** Opening DATASET RECORDS block **

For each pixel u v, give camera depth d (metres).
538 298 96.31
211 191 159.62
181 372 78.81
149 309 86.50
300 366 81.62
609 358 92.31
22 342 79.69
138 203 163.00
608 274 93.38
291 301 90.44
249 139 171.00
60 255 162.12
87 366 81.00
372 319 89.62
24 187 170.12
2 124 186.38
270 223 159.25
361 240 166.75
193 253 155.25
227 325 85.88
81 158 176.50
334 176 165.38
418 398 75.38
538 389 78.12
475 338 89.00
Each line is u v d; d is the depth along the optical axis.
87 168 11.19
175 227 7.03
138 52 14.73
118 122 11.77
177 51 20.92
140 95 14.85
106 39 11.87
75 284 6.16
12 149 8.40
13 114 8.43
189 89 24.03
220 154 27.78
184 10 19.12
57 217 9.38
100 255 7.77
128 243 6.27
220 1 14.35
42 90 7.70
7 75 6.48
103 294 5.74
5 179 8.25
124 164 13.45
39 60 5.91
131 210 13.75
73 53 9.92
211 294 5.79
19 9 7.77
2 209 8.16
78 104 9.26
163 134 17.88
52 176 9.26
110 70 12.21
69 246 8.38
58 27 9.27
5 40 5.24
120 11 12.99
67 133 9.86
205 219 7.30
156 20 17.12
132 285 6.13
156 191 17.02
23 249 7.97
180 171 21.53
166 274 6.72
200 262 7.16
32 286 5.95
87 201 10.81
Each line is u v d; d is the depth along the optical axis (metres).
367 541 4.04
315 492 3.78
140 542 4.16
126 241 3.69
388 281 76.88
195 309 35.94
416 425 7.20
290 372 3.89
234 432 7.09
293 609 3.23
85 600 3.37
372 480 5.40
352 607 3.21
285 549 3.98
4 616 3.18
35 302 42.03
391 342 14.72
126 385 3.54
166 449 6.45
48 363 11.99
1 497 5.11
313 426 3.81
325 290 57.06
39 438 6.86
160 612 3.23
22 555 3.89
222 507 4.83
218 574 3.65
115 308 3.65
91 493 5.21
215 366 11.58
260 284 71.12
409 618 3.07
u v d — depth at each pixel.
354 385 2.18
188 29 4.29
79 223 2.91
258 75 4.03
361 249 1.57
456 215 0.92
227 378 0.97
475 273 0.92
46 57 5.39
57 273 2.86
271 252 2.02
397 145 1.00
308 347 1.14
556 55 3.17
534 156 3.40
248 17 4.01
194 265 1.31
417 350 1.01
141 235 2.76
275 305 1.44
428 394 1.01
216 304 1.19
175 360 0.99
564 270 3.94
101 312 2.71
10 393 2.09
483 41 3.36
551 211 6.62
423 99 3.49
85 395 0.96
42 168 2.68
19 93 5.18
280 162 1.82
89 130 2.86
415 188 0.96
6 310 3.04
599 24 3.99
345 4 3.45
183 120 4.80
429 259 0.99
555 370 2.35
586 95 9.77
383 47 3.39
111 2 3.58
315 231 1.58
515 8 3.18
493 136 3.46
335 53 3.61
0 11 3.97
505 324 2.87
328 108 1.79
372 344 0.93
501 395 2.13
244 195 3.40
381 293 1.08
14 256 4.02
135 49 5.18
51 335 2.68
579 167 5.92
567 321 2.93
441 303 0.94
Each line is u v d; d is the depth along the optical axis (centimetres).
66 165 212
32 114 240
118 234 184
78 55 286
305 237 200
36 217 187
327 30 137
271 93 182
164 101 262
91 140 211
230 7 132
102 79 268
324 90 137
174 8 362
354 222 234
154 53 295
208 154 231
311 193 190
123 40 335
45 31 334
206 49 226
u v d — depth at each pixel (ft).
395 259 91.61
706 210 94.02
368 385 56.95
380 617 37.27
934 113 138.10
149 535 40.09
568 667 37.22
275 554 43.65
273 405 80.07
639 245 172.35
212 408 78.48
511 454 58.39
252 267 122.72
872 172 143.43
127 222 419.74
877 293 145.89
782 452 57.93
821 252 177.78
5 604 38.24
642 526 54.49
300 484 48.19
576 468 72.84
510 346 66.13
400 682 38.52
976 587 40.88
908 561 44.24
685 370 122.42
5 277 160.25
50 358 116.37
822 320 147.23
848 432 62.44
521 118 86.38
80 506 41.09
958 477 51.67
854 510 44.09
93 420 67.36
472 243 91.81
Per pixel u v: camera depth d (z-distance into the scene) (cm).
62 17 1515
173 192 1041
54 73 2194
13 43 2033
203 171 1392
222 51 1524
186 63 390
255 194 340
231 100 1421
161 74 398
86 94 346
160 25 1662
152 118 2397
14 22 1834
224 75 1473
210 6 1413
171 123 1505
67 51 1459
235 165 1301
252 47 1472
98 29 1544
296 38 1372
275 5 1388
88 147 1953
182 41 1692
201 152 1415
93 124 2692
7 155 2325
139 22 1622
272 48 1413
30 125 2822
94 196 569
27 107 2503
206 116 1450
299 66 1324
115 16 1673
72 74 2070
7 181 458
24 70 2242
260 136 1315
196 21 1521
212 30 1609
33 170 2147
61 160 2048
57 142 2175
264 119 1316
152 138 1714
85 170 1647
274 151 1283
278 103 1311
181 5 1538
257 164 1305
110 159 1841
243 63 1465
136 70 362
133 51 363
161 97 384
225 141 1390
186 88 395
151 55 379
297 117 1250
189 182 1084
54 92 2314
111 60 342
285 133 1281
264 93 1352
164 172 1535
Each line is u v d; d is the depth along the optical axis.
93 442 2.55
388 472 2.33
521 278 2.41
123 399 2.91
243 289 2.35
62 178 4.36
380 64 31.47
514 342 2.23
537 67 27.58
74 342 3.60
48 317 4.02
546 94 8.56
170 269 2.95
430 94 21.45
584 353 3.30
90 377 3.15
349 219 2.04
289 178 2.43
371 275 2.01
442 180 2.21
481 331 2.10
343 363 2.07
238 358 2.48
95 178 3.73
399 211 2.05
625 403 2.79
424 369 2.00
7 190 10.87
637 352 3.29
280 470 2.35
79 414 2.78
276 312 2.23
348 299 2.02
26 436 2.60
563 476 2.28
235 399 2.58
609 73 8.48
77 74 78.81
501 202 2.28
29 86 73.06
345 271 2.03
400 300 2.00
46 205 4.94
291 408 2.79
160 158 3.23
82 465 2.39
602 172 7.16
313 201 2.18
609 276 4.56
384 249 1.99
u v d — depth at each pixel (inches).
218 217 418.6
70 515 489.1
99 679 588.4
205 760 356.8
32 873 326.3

** Closing DATASET RECORDS block **

Return, from the data above, each line in which the string "axis" appears.

Each line is u v d; d is the depth along the optical axis.
Each line is u v d; d is the depth along the optical axis (metres).
Each line is u v d; d is the depth along the optical axis (centimetres).
Each line is u v d; d is the depth along the optical axis.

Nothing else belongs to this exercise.